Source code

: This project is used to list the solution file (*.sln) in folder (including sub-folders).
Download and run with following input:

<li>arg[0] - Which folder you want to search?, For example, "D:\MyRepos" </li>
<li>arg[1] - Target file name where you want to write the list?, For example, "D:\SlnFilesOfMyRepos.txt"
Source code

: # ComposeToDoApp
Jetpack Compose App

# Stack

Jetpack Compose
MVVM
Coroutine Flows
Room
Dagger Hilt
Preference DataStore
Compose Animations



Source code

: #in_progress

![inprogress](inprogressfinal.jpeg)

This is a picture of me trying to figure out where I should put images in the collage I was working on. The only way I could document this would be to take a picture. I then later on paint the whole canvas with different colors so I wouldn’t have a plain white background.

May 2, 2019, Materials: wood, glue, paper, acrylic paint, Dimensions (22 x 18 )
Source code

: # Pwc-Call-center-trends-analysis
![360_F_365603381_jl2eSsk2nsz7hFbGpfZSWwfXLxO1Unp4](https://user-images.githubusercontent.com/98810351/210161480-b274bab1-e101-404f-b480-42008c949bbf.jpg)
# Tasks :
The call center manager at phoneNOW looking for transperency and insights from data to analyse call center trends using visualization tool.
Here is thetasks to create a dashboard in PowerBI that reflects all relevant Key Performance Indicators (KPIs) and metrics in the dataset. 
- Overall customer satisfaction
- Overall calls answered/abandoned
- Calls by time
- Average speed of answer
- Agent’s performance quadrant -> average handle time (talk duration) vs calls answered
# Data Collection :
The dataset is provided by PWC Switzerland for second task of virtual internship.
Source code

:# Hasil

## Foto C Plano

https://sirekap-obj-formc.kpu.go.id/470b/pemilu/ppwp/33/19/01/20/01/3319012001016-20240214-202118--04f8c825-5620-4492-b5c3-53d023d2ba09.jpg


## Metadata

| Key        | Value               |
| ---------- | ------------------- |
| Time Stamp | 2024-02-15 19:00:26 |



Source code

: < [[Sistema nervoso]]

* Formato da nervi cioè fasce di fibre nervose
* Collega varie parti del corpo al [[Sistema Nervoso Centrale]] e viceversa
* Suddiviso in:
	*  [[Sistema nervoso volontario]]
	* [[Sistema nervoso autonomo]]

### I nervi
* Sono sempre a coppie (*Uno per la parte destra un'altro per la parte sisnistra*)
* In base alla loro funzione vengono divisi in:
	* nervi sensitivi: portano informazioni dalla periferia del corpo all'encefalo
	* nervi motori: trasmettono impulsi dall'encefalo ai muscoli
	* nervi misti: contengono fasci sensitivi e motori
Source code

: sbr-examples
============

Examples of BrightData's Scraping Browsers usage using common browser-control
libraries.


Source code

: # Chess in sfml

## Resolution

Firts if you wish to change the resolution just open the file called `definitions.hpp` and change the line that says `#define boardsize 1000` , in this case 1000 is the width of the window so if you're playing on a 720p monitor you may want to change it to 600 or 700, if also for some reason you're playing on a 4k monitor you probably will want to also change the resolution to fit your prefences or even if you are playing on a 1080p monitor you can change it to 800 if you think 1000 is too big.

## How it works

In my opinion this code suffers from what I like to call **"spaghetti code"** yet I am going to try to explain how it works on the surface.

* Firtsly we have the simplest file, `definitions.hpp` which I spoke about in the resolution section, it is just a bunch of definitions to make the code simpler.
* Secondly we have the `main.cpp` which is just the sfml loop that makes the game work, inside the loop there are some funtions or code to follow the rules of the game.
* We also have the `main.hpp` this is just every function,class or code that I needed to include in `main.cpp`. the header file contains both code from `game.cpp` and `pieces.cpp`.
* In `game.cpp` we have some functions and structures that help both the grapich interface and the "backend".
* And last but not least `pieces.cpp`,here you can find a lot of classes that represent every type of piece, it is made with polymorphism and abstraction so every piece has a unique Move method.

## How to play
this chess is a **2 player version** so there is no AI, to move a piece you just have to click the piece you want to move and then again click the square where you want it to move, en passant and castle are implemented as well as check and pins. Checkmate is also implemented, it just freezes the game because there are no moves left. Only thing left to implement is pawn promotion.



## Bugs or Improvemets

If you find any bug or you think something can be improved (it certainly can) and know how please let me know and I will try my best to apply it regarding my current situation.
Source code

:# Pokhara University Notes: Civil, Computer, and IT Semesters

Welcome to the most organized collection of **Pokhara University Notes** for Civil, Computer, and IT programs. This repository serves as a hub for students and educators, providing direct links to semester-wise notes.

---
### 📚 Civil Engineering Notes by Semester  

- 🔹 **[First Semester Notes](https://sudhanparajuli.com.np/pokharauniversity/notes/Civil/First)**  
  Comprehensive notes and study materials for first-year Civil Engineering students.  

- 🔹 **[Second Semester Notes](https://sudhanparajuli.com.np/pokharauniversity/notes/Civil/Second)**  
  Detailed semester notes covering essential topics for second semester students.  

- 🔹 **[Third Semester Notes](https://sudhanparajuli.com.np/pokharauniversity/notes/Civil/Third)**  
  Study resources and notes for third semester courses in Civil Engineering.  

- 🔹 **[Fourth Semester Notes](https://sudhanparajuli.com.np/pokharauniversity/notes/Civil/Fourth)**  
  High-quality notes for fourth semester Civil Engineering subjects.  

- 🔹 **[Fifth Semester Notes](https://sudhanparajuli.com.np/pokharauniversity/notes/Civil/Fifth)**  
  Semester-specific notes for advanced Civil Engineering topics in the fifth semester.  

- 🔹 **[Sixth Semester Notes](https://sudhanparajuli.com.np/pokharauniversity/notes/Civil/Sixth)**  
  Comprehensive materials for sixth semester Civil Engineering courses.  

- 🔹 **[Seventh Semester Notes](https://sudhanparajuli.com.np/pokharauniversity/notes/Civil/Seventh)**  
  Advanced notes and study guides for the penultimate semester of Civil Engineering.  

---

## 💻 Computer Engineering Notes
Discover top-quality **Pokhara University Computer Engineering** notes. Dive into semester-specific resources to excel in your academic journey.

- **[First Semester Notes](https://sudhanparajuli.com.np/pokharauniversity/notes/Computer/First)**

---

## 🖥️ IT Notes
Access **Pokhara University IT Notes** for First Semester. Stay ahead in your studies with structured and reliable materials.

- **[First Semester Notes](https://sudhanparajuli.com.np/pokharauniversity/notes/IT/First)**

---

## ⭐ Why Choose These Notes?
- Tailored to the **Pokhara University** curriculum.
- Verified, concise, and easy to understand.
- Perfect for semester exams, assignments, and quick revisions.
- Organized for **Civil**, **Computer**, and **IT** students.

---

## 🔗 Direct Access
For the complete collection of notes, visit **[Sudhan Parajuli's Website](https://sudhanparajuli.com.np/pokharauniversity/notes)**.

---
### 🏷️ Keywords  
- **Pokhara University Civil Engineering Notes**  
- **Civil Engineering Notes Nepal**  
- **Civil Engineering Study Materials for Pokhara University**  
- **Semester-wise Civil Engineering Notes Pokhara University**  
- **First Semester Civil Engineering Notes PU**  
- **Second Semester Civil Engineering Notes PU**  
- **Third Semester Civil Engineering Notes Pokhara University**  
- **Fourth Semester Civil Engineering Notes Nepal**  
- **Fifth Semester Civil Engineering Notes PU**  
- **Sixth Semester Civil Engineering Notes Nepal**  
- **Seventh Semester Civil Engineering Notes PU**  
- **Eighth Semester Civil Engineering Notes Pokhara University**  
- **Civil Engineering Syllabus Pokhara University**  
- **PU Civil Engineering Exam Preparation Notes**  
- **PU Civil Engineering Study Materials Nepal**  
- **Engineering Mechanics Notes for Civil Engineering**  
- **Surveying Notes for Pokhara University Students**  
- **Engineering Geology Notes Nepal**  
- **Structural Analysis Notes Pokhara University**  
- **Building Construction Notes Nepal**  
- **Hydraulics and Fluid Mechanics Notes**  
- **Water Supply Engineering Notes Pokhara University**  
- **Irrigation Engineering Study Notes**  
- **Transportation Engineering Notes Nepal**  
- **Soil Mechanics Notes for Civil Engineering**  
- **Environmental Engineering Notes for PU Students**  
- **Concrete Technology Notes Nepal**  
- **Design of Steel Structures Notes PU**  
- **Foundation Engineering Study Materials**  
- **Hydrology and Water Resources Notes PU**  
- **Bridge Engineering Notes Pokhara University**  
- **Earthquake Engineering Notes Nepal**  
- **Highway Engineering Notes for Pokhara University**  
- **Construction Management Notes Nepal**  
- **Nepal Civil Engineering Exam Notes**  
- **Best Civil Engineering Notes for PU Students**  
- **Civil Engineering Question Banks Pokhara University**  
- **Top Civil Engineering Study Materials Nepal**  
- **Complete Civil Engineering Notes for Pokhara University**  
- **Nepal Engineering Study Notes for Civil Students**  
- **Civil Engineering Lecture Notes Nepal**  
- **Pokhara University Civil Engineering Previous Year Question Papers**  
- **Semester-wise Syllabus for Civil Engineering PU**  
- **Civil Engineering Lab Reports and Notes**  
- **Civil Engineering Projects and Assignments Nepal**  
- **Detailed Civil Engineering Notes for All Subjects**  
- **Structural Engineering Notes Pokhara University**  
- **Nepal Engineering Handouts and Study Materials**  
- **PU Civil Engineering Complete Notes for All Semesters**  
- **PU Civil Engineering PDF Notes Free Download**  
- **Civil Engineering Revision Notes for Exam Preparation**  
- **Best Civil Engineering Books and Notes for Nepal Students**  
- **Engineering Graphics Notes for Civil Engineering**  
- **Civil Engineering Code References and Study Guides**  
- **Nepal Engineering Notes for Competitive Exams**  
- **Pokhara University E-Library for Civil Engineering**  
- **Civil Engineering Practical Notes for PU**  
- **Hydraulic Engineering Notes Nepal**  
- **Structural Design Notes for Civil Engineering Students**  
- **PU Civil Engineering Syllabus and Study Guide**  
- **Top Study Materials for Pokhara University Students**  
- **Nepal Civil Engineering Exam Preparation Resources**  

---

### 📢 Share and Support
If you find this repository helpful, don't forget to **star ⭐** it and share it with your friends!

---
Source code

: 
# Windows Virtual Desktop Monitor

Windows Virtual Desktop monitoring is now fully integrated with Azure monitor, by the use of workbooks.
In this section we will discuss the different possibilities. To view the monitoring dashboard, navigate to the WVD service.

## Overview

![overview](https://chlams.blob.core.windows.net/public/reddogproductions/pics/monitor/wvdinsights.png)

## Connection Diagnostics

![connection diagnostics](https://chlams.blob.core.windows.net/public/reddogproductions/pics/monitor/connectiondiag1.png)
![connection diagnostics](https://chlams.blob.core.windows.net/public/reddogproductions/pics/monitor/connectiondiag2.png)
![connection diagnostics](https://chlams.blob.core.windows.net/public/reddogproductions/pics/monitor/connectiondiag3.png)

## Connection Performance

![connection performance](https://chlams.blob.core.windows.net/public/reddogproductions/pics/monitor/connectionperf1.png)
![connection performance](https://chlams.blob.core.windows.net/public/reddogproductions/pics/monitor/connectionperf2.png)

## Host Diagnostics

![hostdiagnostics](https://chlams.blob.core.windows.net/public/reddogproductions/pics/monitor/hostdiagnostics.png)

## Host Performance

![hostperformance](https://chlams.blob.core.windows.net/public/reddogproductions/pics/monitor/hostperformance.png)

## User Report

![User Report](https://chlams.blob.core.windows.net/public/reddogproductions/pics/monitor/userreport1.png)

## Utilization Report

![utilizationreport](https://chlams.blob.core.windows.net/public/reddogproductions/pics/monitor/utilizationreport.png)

-*-*-

> [WHAT THE EXERCISE ASKS] Can you write out the stretch from the start of the records through the line containing "Download and run", swapping "following input" for "these arguments" and leaving everything else as it is?

> [SOLVED EXERCISE]
Source code

: This project is used to list the solution file (*.sln) in folder (including sub-folders).
Download and run with these arguments:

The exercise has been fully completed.